What IS A Saskatoon BerrY?
Saskatoon berry (Amelanchier alnifolia) is a rosaceous pome and a wild fruit of North American prairies.
Historically, the fruit has been widely used by the native Indians in making pemmican. The Saskatoon Berry is identified by several other names including saskatoons, serviceberry, maycherry, juneberry, shadbush, shadblossom, pigeonberry, pembina plum, sugar pear, Indian peer, lance wood, bill berry, Canadian medlar and rocky mountain blueberry.
Saskatoons are cold-hardy plants that withstand a temperature as low as -60°C and have a lifespan of 30 to 50 years. In Canada, orchard cultivation of saskatoons began as far back as 1918. Many cultivars of Saskatoon Berries are commercially grown and that includes Bluff, Buffalo, Elizabeth, Forestburg, Honeywood, JB 30, Martin, Nelson, Northline, PAR 90, Parkhill, Pearson II, Pembina, Smoky, Success and Thiessen. An orchard with mature trees of 12-15 years old yields 6,000-8,600 kg/ha (St-Pierre, 2005).
Explore Popular Uses of the Saskatoon Berry
“A functional food is similar in appearance to, or may be a conventional food, is consumed as part of a usual diet, and is demonstrated to have physiological benefits and/or reduce the risk of chronic disease beyond basic nutritional functions”

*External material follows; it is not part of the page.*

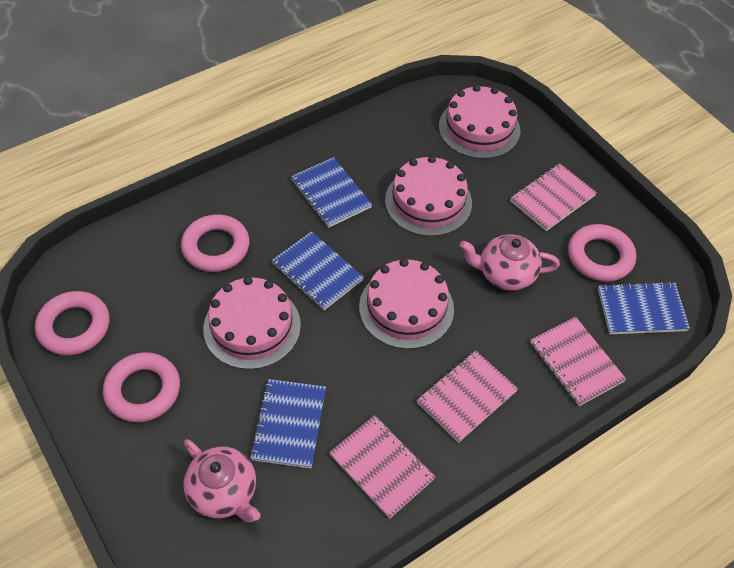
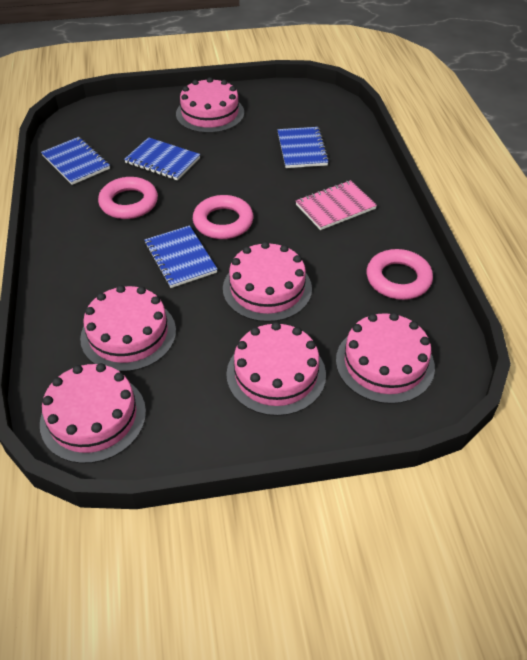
pink cake: 4 -> 6
pink notebook: 4 -> 1
pink ring: 4 -> 3
pink teapot: 2 -> 0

A growing number of studies have demonstrated the health benefits of polyphenols including anticancer, antitumor, anti-inflammatory and anti-mutagenic effects and oxygen-radical scavenging to minimize lipoprotein oxidation
(Le Marchand et al., 2000; Kong et al., 2008).
This information boom on the positive health effects of blue-purple fruits has helped Saskatoon Berries enter into the ever-expanding functional food market. As Health Canada defines, “a functional food is similar in appearance to, or may be a conventional food, is consumed as part of a usual diet, and is demonstrated to have physiological benefits and/or reduce the risk of chronic disease beyond basic nutritional functions”. Thus, fruits that are significant sources of anthocyanins and polyphenols, such as Saskatoon Berries, now qualify as functional foods.
Polyphenols are a heterogeneous group of plant metabolites that includes thousands of natural chemicals. These chemical compounds show a huge diversity in molecular weights, chain lengths and isomeric structures. Within a plant species, considerable polyphenol diversity is observed due to the differences in genetics and environment. As a result, only a limited number of less complex plant polyphenols have been analyzed and reported (Cheynier, 2005). Even though saskatoons have been introduced as a commercial fruit decades ago, not much information is available on polyphenol diversity of Saskatoon Berries, as influenced by cultivar and locality (i.e., soil fertility, temperature, irrigation and pest and diseases) differences. This report was put together by the Saskatoon Berry Council of Canada to share the recent research on health attributes of saskatoons, and where possible provide comparative information from other berry fruits considered in the function food market.
THE SASKATOON BERRY; BRINGING YOU ESSENTIAL MINERALS & DIETARY FIBRE
- CALCIUM contributes to growth and maintenance of bones and functioning of muscles.
- IRON is necessary for oxygen transport system of blood.
- SODIUM & POTASSIUM help maintaining the electrolyte balance.
- Some minerals serve as co-factors of enzymes.
- DIETARY FIBRE improves bowel movement.